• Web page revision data
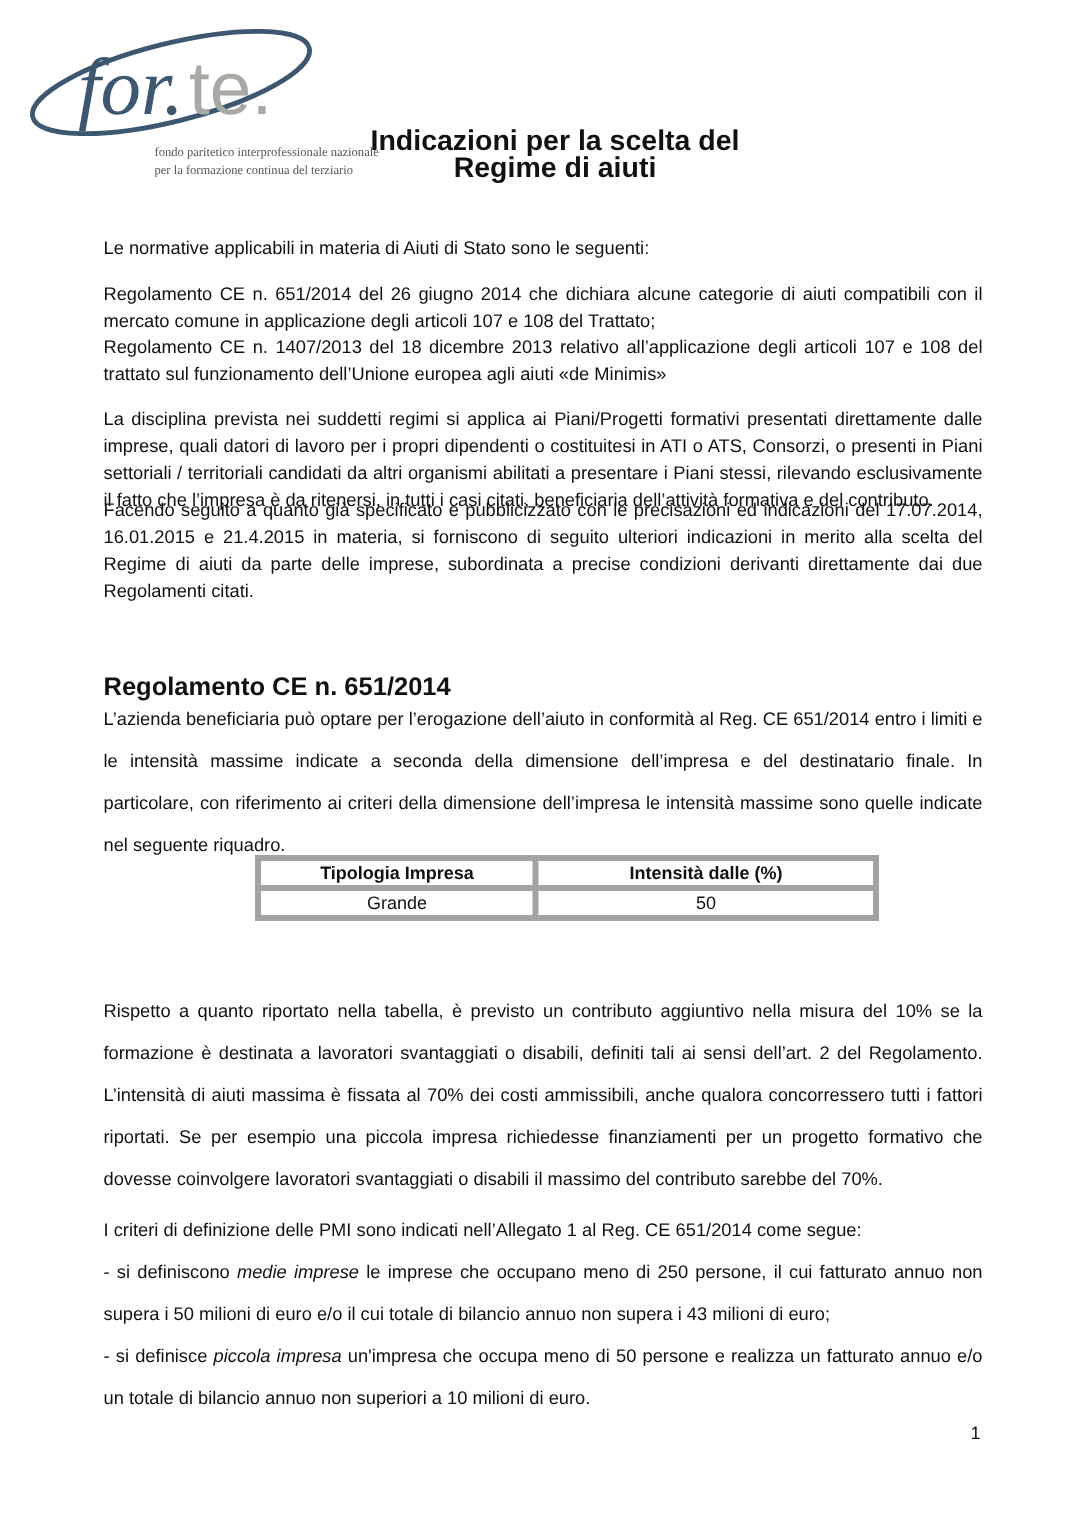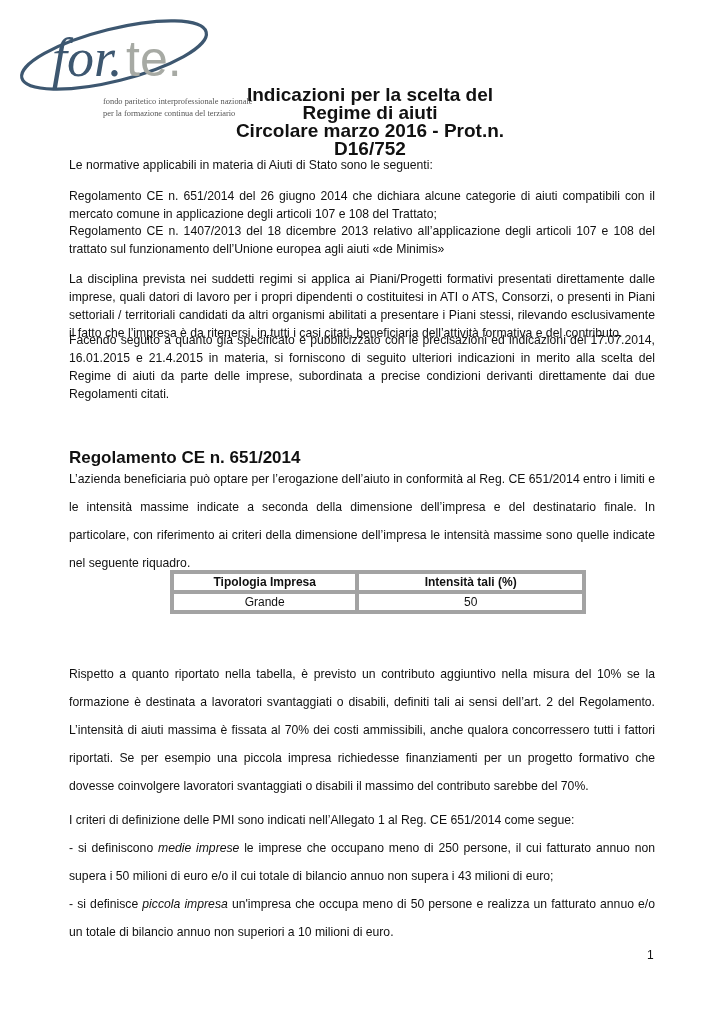"Circolare marzo 2016 - Prot.n." div { html: <div>Circolare marzo 2016 - Prot.n. D16/752</div> -> none }
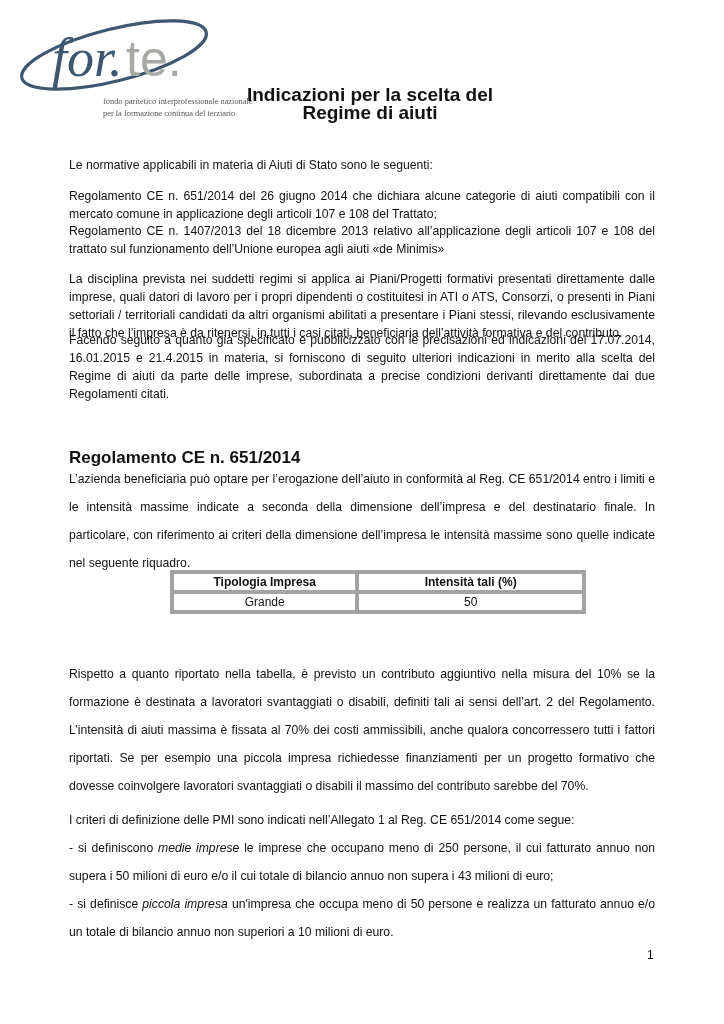"Intensità tali (%)" th { text: tali -> dalle }
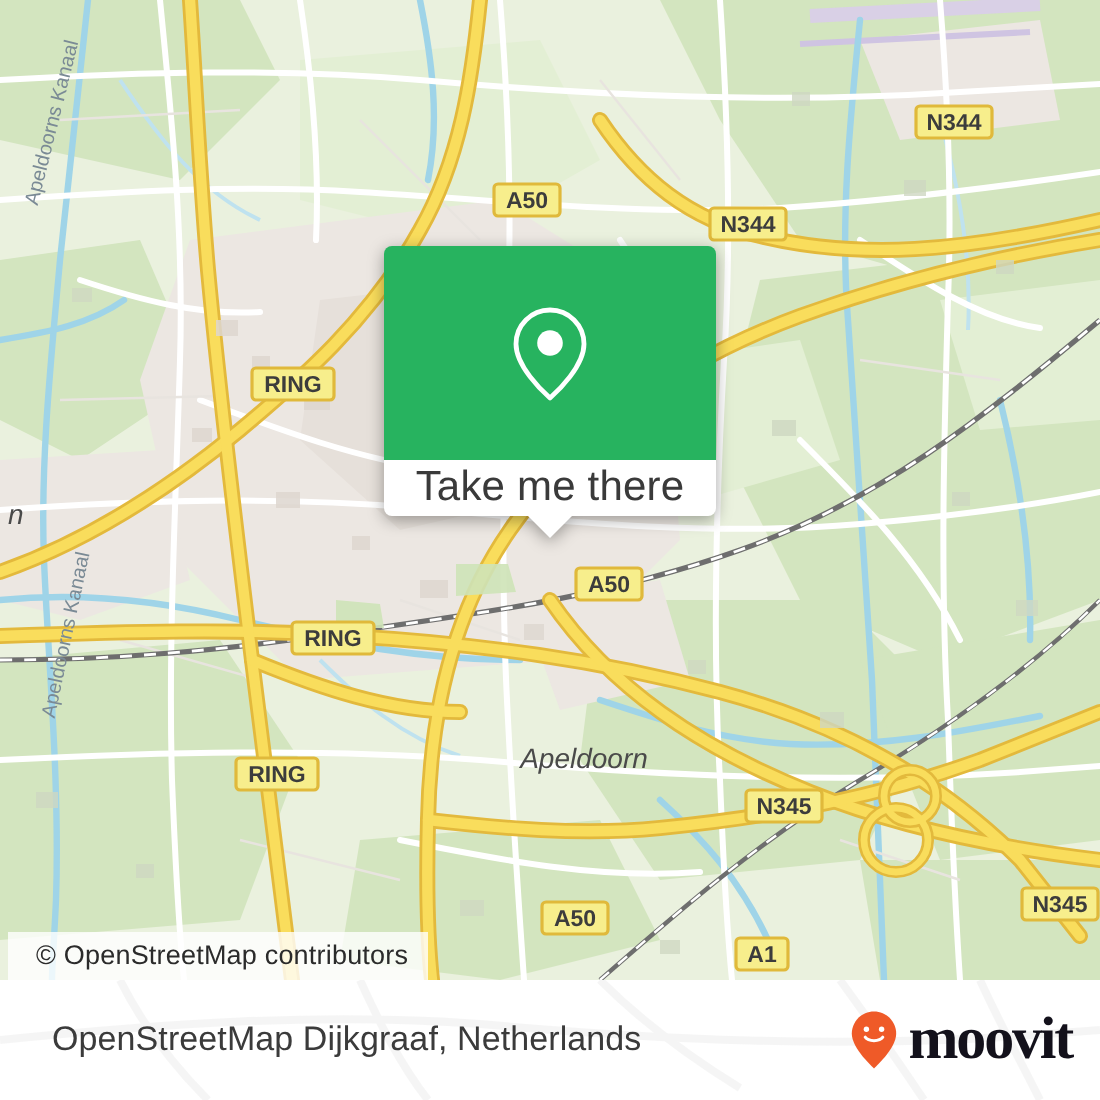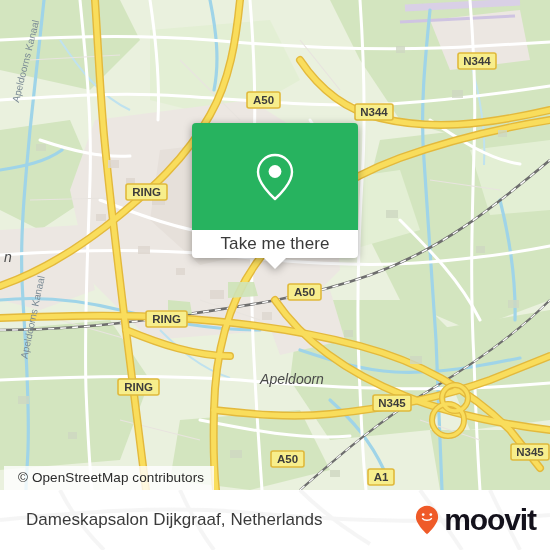"Take me there" .popup-foot-label { font-size: 17px -> 21px }
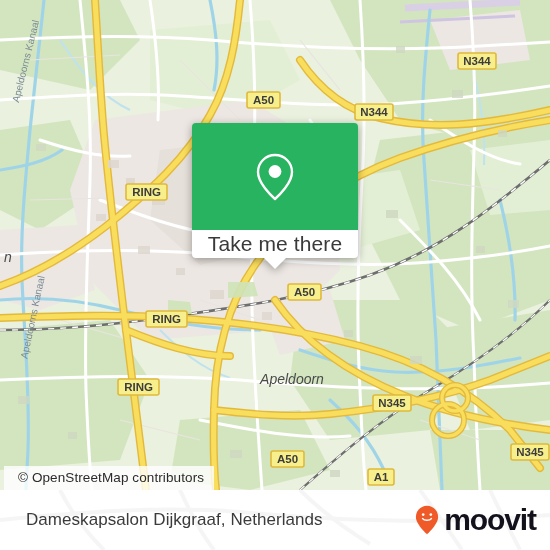"Dameskapsalon Dijkgraaf, Netherlands" div.footer-title { text: Dameskapsalon -> OpenStreetMap }
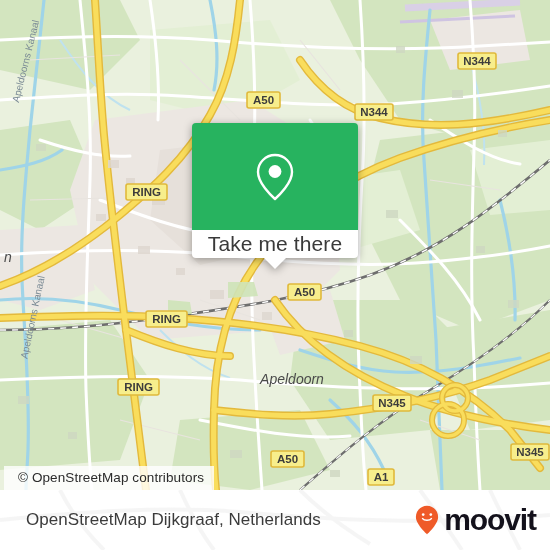"moovit" .brand-word { font-family: Liberation Sans, sans-serif -> Liberation Serif, serif }
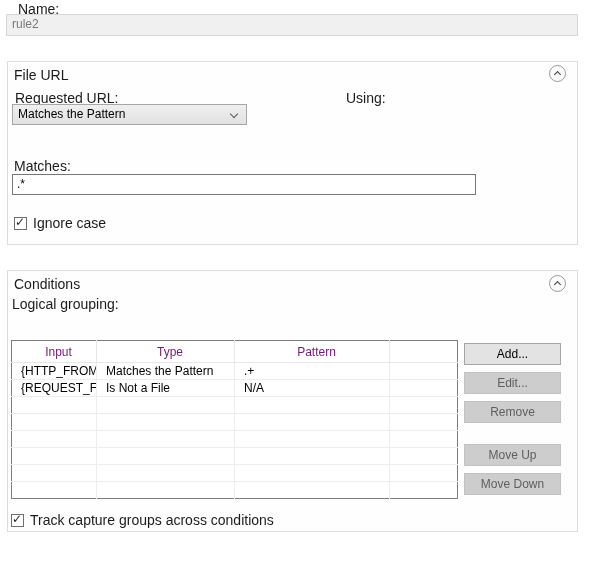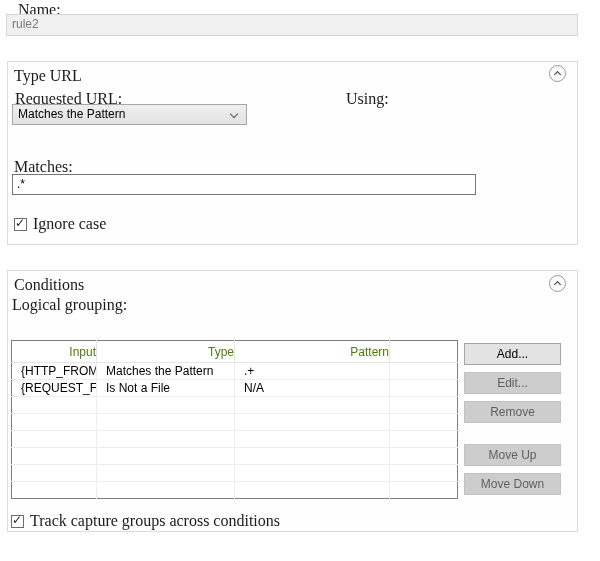"Name:" .label { font-family: Liberation Serif, serif -> none; font-size: 16px -> 14px }
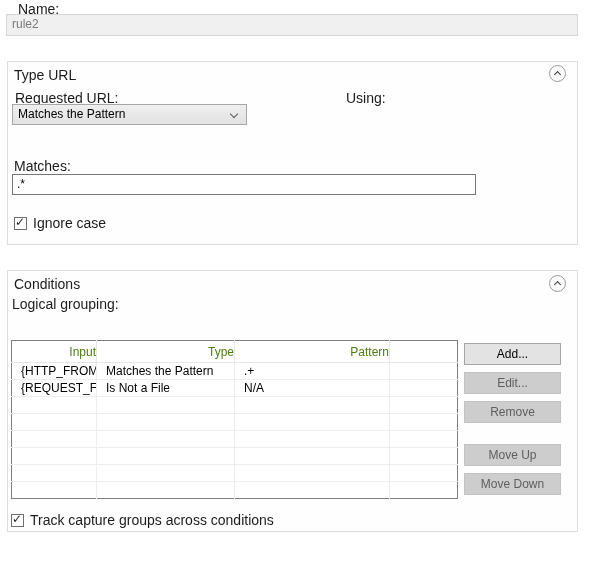"Type URL" div.group-title { text: Type -> File }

• WORK INSTRUCTIONS
None of the pictures should be carried over when the data above is transcribed exactly.

• FINAL ANSWER
"Circolare marzo 2016 - Prot.n." div { html: <div>Circolare marzo 2016 - Prot.n. D16/752</div> -> none }
"Intensità tali (%)" th { text: tali -> dalle }
"Take me there" .popup-foot-label { font-size: 17px -> 21px }
"Dameskapsalon Dijkgraaf, Netherlands" div.footer-title { text: Dameskapsalon -> OpenStreetMap }
"moovit" .brand-word { font-family: Liberation Sans, sans-serif -> Liberation Serif, serif }
"Name:" .label { font-family: Liberation Serif, serif -> none; font-size: 16px -> 14px }
"Type URL" div.group-title { text: Type -> File }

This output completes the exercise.